If all of these conditions are met, the alert replaces "TCP Fast Retransmission", "Out-Of-Order", and "Retransmission".

According to the Wireshark User's Guide Version 4.3.0, one condition for TCP Spurious Retransmission is "The SYN or FIN flag is set." However, this alert is typically marked on data packets, so this seems incorrect. I confirmed that TCP Spurious Retransmission packets captured at home did not have SYN or FIN flags set. (I am currently inquiring about the detailed specifications with Wireshark. Results will be shared on this blog.)

TCP Previous segment not captured

This alert is marked on Alice's packets. It is set when the current Seq# is greater than the expected next Seq#.
This indicates that some packets from Alice are either lost by the capture device or on the actual network.

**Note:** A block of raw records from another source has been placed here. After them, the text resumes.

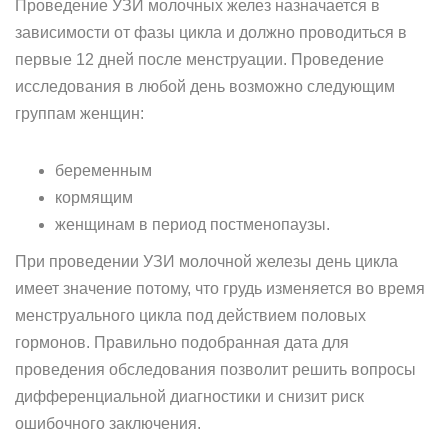
Проведение УЗИ молочных желез назначается в
зависимости от фазы цикла и должно проводиться в
первые 12 дней после менструации. Проведение
исследования в любой день возможно следующим
группам женщин:
беременным
кормящим
женщинам в период постменопаузы.
При проведении УЗИ молочной железы день цикла
имеет значение потому, что грудь изменяется во время
менструального цикла под действием половых
гормонов. Правильно подобранная дата для
проведения обследования позволит решить вопросы
дифференциальной диагностики и снизит риск
ошибочного заключения.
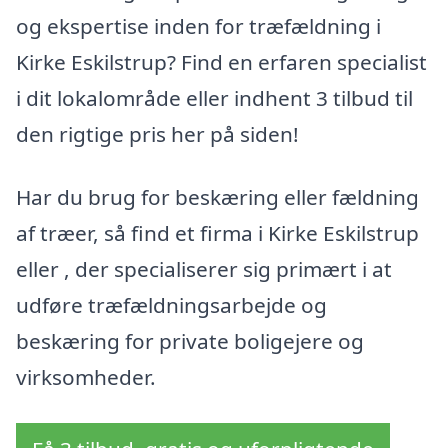
og ekspertise inden for træfældning i
Kirke Eskilstrup? Find en erfaren specialist
i dit lokalområde eller indhent 3 tilbud til
den rigtige pris her på siden!
Har du brug for beskæring eller fældning
af træer, så find et firma i Kirke Eskilstrup
eller , der specialiserer sig primært i at
udføre træfældningsarbejde og
beskæring for private boligejere og
virksomheder.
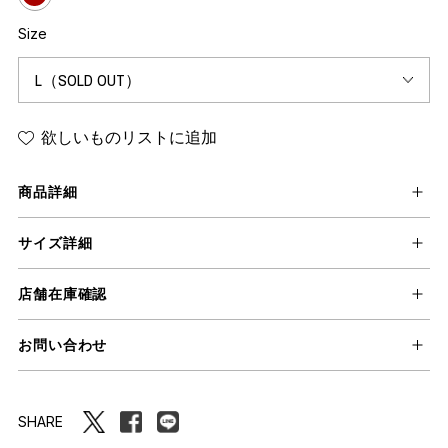
Size
欲しいものリストに追加
商品詳細
サイズ詳細
店舗在庫確認
お問い合わせ
SHARE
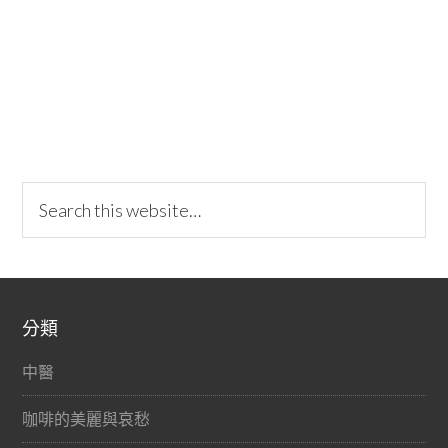
分類
中醫
咖啡的美麗與哀愁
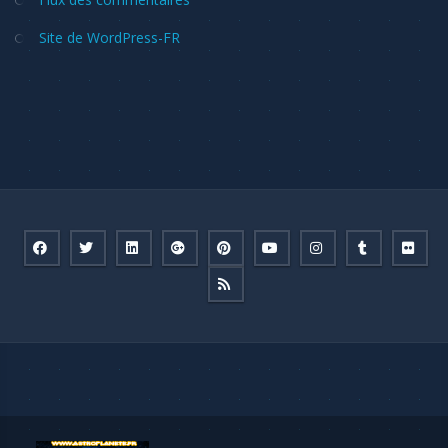
Site de WordPress-FR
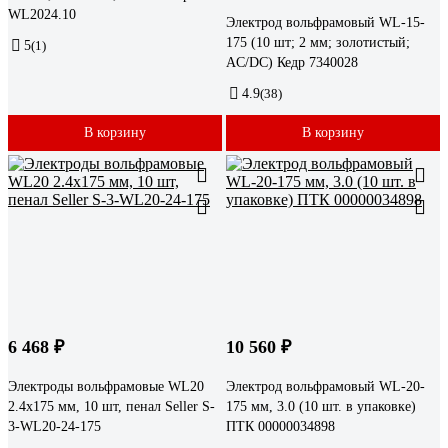
WL2024.10
Электрод вольфрамовый WL-15-
175 (10 шт; 2 мм; золотистый;
5
(1)
AC/DC) Кедр 7340028
4.9
(38)
В корзину
В корзину
6 468 ₽
10 560 ₽
Электроды вольфрамовые WL20
Электрод вольфрамовый WL-20-
2.4x175 мм, 10 шт, пенал Seller S-
175 мм, 3.0 (10 шт. в упаковке)
3-WL20-24-175
ПТК 00000034898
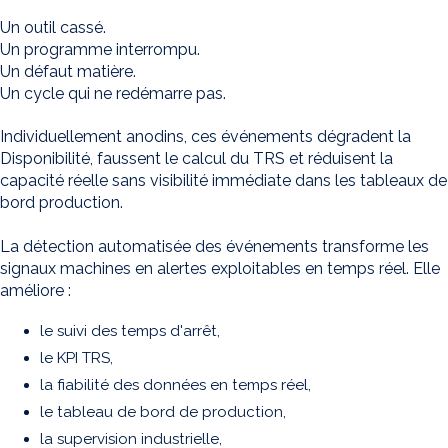
Un outil cassé.
Un programme interrompu.
Un défaut matière.
Un cycle qui ne redémarre pas.
Individuellement anodins, ces événements dégradent la
Disponibilité, faussent le calcul du TRS et réduisent la
capacité réelle sans visibilité immédiate dans les tableaux de
bord production.
La détection automatisée des événements transforme les
signaux machines en alertes exploitables en temps réel. Elle
améliore :
le suivi des temps d'arrêt,
le KPI TRS,
la fiabilité des données en temps réel,
le tableau de bord de production,
la supervision industrielle,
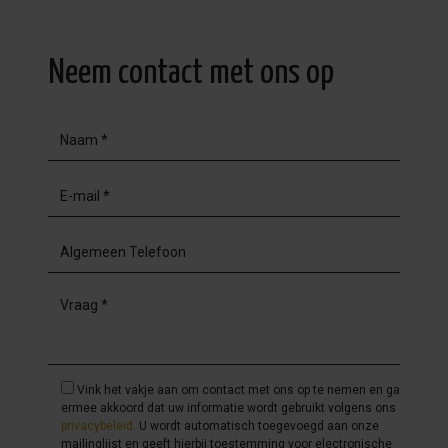
Neem contact met ons op
Vink het vakje aan om contact met ons op te nemen en ga
ermee akkoord dat uw informatie wordt gebruikt volgens ons
privacybeleid
. U wordt automatisch toegevoegd aan onze
mailinglijst en geeft hierbij toestemming voor electronische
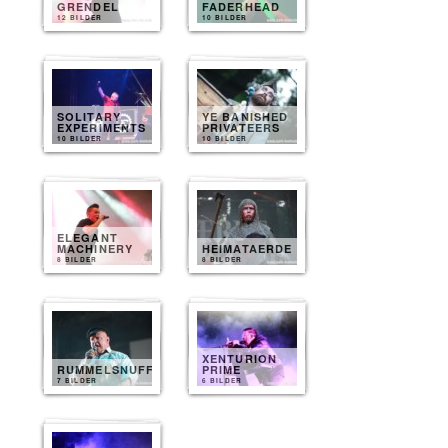
GRENDEL
FADERHEAD
12 BILDER
10 BILDER
SOLITARY
YE BANISHED
EXPERIMENTS
PRIVATEERS
10 BILDER
10 BILDER
ELEGANT
MACHINERY
HEIMATAERDE
8 BILDER
8 BILDER
XENTURION
RUMMELSNUFF
PRIME
7 BILDER
6 BILDER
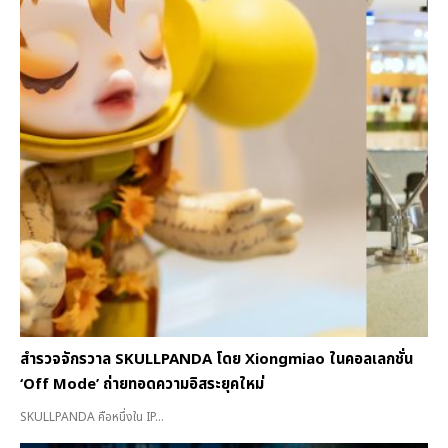
สำรวจจักรวาล SKULLPANDA โดย Xiongmiao ในคอลเลกชั่น
‘Off Mode’ ถ่ายทอดความอิสระยุคใหม่
SKULLPANDA คือหนึ่งใน IP...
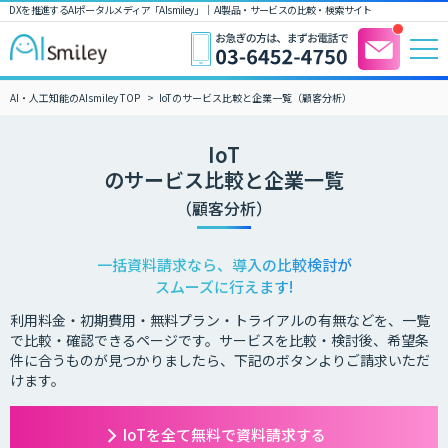
DXを推進するAIポータルメディア「AIsmiley」｜ AI製品・サービスの比較・検索サイト
AI・人工知能のAIsmiley TOP
IoTのサービス比較と企業一覧（顧客分析）
IoT
のサービス比較と企業一覧
（顧客分析）
一括資料請求なら、導入の比較検討が
スムーズに行えます!
利用料金・初期費用・無料プラン・トライアルの有無などを、一覧
で比較・確認できるページです。サービスを比較・検討後、希望条
件に合うものが見つかりましたら、下記のボタンよりご請求いただ
けます。
IoTを全て無料で資料請求する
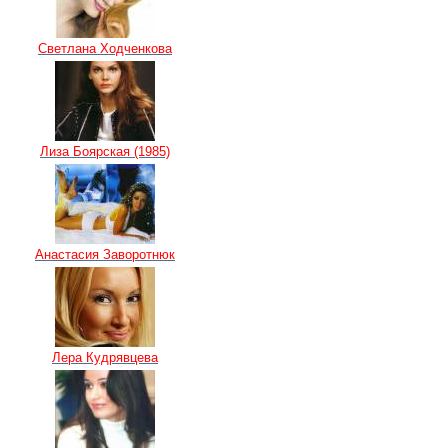
Светлана Ходченкова
Лиза Боярская (1985)
Анастасия Заворотнюк
Лера Кудрявцева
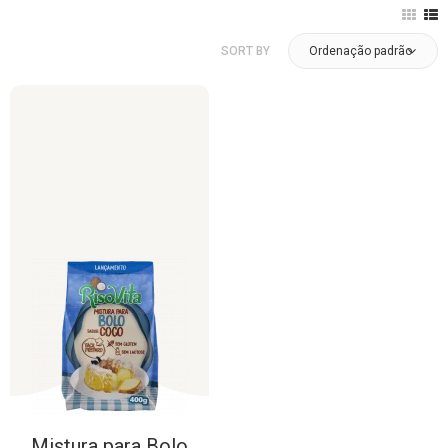
SORT BY
Ordenação padrão
Mistura
para
Bolo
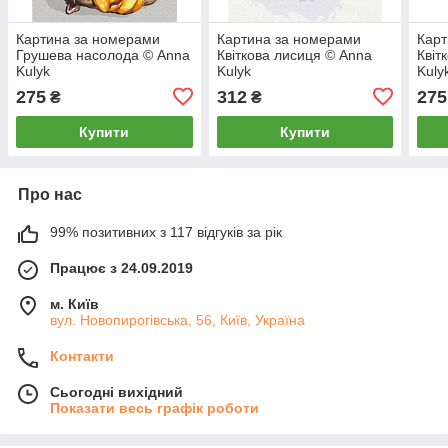
Картина за номерами
Картина за номерами
Карт
Грушева насолода © Anna
Квіткова лисиця © Anna
Квіт
Kulyk
Kulyk
Kuly
275
312
275
₴
₴
Купити
Купити
Про нас
99% позитивних з 117 відгуків за рік
Працює з 24.09.2019
м. Київ
вул. Новопирогівська, 56, Київ, Україна
Контакти
Сьогодні вихідний
Показати весь графік роботи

This alert is also marked if the capture starts in the middle of a session, as previous packets are not visible.

Alerts Marked on Bob (Receiver) Side

TCP Dup ACK <frame>#<acknowledgment number>

This alert is marked on ACK packets from Bob. It is displayed when the same Ack# is observed for previous communications in Wireshark. Bob sends the same Ack# to Alice because it did not receive the data, indicating a high possibility of packet loss on the path from Alice.

It is set under the following conditions:

• Segment length is zero
• Window size is not zero and has not changed
• The expected next Seq# and the last observed Ack# are non-zero (indicating the connection is established)
• SYN, FIN, RST flags are not set

TCP ACKed unseen segment

This alert is marked on ACK packets from Bob. It indicates that Bob is acknowledging data from Alice that Wireshark did not capture. This suggests packet loss by the capture device or that the data from Alice existed before capturing started.
However, since an ACK packet exists for the data, it differs from "TCP Previous segment not captured" in that there is no packet loss on Alice's path. This means the TCP communication is functioning correctly without issues.

No Loss in Packet Capture Devices

Our packet capture product, SYNESIS, is designed to ensure performance without packet loss during capture, regardless of packet length. Without reliable packet capture devices, it is impossible to determine whether the missing packet existed on the network or was lost by the capture device. Eliminating the possibility of packet loss in the capture device ensures the captured packet data can be trusted for troubleshooting.

We offer various models for lines from 1G to 100G. If you are interested in SYNESIS, please contact us below.

Contact SYNESIS

Afterword

Even if the communication is smooth, various alerts may appear when visualizing packets. Some alerts may result from capturing in the middle of a session, meaning the communication might actually be normal. Not all black displays indicate anomalies. Wireshark judges based on packet content and arrival order.
If you are interested in learning packet capture, why not start by capturing familiar packets? You might discover unexpected things different from your assumptions.

My recent discovery was the higher-than-expected percentage of IPv6 traffic. Wireshark's Protocol Hierarchy Statistics showed 7.5% IPv6 traffic. (I expected less, depending on the task.) I also found a graph on IPv6 adoption from Google's statistics, shown below.

The graph indicates that IPv6 has started to become widely adopted only in the past decade. The first RFC for IPv6, RFC1883, was published in 1995, almost 30 years ago. The current Standard Track, RFC8200, was published in 2017. Although not as long as TCP, IPv6 has a considerable history in RFCs.